Unfortunately, most HVAC contractors install systems without performing Manual J and Manual D calculations.
To help educate yourself on the elements of duct system design, and to double-check the expertise of your HVAC contractor, you may want to learn a simplified duct design method like the one outlined in “Trouble-Free Forced-Air Heat” by Gary Bailey. While the method described in Bailey’s article is no substitute for the Manual D design process, it is probably better than the method used by many HVAC contractors.
Bailey’s article includes a chart showing the cfm capacity and Btuh capacity of different duct sizes. The chart assumes that the maximum distance from the furnace to a supply register is 60 feet; this maximum allowable duct length must be decreased to account for each elbow in the duct run.
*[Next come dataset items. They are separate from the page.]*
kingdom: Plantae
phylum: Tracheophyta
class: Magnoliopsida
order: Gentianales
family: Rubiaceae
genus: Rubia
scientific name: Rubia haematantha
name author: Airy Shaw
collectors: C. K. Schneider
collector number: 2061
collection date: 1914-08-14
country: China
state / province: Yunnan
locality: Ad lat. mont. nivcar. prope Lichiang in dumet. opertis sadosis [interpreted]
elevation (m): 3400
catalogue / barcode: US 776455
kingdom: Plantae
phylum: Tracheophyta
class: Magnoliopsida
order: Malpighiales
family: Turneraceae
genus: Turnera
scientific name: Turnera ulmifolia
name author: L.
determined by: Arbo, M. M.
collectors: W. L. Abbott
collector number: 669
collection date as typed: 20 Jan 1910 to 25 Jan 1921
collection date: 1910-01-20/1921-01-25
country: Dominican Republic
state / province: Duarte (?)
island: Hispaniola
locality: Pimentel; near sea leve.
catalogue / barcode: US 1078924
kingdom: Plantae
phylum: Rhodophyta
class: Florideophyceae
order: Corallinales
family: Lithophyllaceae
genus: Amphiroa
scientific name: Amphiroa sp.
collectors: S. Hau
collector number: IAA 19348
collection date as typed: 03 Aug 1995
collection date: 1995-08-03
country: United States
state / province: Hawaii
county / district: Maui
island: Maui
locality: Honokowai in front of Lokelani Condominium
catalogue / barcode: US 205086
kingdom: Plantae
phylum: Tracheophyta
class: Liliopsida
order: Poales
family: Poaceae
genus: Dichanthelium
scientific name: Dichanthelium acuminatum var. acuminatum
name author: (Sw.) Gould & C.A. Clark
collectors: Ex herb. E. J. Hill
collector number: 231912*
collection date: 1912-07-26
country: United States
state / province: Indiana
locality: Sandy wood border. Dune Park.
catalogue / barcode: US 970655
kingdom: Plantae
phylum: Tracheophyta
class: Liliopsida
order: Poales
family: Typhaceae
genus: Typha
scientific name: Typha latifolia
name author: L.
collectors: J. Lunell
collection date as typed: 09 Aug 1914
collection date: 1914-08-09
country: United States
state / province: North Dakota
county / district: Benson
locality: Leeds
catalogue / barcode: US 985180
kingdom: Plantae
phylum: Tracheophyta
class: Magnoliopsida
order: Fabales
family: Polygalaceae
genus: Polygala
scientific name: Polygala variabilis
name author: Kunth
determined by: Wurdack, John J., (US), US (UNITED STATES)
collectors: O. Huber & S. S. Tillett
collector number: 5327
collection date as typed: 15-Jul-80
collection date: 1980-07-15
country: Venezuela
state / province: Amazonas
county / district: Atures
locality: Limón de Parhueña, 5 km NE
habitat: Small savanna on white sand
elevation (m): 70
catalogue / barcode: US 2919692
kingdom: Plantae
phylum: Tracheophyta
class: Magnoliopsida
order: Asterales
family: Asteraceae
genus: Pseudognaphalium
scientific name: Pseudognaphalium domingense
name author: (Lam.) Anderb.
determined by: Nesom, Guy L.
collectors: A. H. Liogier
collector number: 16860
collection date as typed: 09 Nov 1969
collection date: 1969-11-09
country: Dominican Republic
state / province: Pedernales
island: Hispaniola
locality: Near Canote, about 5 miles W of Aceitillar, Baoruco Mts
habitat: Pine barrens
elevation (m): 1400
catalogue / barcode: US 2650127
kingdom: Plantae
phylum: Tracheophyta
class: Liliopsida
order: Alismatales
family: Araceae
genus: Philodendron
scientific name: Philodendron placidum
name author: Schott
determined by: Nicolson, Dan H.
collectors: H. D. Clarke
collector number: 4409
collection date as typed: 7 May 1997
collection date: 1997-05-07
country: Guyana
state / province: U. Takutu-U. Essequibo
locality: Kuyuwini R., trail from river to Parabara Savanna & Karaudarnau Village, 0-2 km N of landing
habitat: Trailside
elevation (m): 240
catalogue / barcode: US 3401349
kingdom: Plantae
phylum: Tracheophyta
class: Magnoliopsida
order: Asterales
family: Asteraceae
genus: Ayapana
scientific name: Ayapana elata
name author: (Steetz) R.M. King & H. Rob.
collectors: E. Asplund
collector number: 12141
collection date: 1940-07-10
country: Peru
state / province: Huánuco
A standard duct size used to serve individual registers in residential forced-air systems is often 6-inch round galvanized duct, which can deliver 100 cfm and 7,400 Btuh of heat. Bailey advises, “Size individual room ducts based on a room-by-room heat loss calculation. Size the trunk line to carry the total cfm of all the branch ducts. Step down the trunk line to maintain air velocity, making sure that each new trunk section has the capacity to carry all the branch lines coming off from that point to the end of the trunk.”
In general, undersized ducts cause more problems than oversized ducts. If your duct system is undersized, air flow will be constricted and the furnace may not be able to remove heat fast enough to prevent damage to the heat exchanger.
Return air ducts need to be as large as or larger than supply air ducts. Most residential HVAC systems have undersized return ducts; when in doubt, make them bigger.
Galvanized ducts are always preferable to flex duct. The corrugations in flex ducts cause turbulence that reduces airflow through the duct; moreover, flex duct is hard to keep straight and well supported. For maximum efficiency, ducts should be as straight and as short as possible, with a minimum of elbows. Whether you choose galvanized ducts or flex ducts, make sure to install enough duct hangers to prevent sagging.